What Is Pi?
Pi is the circumference of a circle (the distance around the circle) divided by its diameter (the distance across). In other words, the circumference of any circle is approximately 3.14 times its diameter. Because pi is an irrational number, it has an infinite number of digits. No matter how many decimal places we calculate, pi will always be an approximation.
Because pi is the same for every circle, we can use it to determine the diameter if we know the circumference, or vice versa. And when we know the diameter, it’s easy to calculate the area.
This gif (animated sequence) that "unrolls" pi will give your students a quick visual of how a circle’s diameter, circumference, and pi are related.
The History of Pi
From ancient China to Babylonia, mathematicians have been puzzling over pi for thousands of years. Since pi goes on forever, even the most powerful supercomputers will never know all of pi’s digits. But that doesn’t stop people from trying! In 2002, a team of mathematicians at the University of Tokyo broke the record, using computers to calculate pi to 1,241,100,000,000 decimal places. Check out this amazing display of the first million digits of pi.
Teaching Pi with Pie
Every year on March 14, math lovers around the country celebrate pi. Some enthusiasts even go so far as to mark Pi Minute at 1:59, which takes into account the first six digits of the pi: 3.14159. Pi Day provides the perfect excuse for incorporating math and geometry into all aspects of the school day.

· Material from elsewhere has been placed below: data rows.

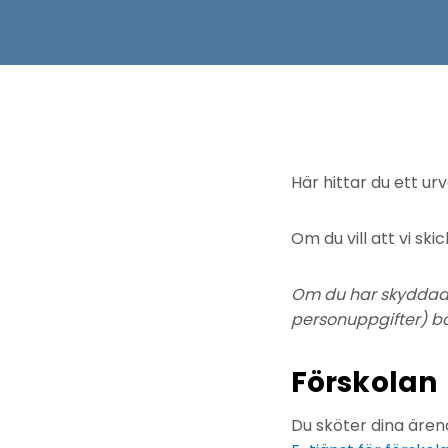
Här hittar du ett ur
Om du vill att vi sk
Om du har skyddad p
personuppgifter) b
Förskolan
Du sköter dina ärend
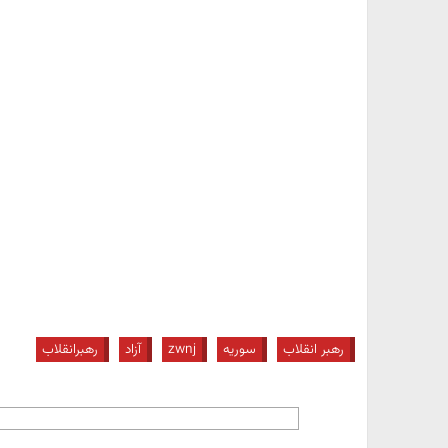
رهبر انقلاب
سوریه
zwnj
آزاد
رهبرانقلاب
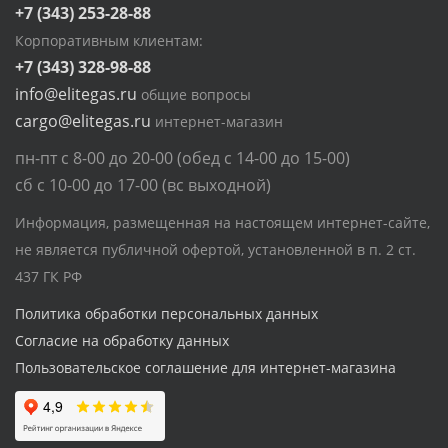
+7 (343) 253-28-88
Корпоративным клиентам:
+7 (343) 328-98-88
info@elitegas.ru
общие вопросы
cargo@elitegas.ru
интернет-магазин
пн-пт с 8-00 до 20-00 (обед с 14-00 до 15-00)
сб с 10-00 до 17-00 (вс выходной)
Информация, размещенная на настоящем интернет-сайте,
не является публичной офертой, установленной в п. 2 ст.
437 ГК РФ
Политика обработки персональных данных
Согласие на обработку данных
Пользовательское соглашение для интернет-магазина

If you are not sure how to explain “pi” to your class, or if explaining it is met with blank stares, we know just how to do the job! Pie! Watch the video below to get a yummy tutorial on why circumference divided by diameter equals delicious.
Obviously, the best way to teach pi… is to bring in pie! Here is a scrumptious recipe for apple pie:
2 1/2 cups all-purpose flour
1 cup of unsalted butter. Chilled, cut into tablespoon size pieces.
½ teaspoon salt
7 tablespoons of ice water
1 tablespoon cider vinegar
Apple Pie Filling
9-inch round pie pan
1/2 cup unsalted butter
3 tablespoons all-purpose flour
1/4 cup water
1/2 cup white sugar
1/2 cup packed brown sugar
8 Granny Smith apples - peeled, cored and sliced
1. Combine flour, salt, and butter in a food processor. Pulse until mixture resembles coarse crumbs, about 10 1-second pulses.
2. Stir water and vinegar in a small bowl.
3. Pour half the ice water and vinegar mixture into the flour and butter mixture.
4. Pulse to combine, about 3 (1-second) pulses. Pour in remaining ice water and vinegar mixture.
5. Pulse until mixture just starts to come together, about 8 (1-second) pulses.
6. Turn dough out onto a wooden surface, pat into round shape and divide in half.
7. Form each half into a disc about 5 inches wide.
8. Wrap each disc in plastic wrap and refrigerate for at least 30 minutes until ready to use.
9. Preheat oven to 425 degrees F (220 degrees C).
10. Melt the butter in a saucepan. Stir in flour to form a paste.
11. Add water, white sugar and brown sugar, and bring to a boil.
12. Reduce temperature and let simmer.
13. Place the bottom crust in your pan.
14. Fill with apples, mounded slightly. Cover with a lattice work crust.
15. Gently pour the sugar and butter liquid over the crust. Pour slowly so that it does not run off.
16. Bake 15 minutes in the preheated oven. Reduce the temperature to 350 degrees F (175 degrees C). Continue baking for 35 to 45 minutes, until apples are soft.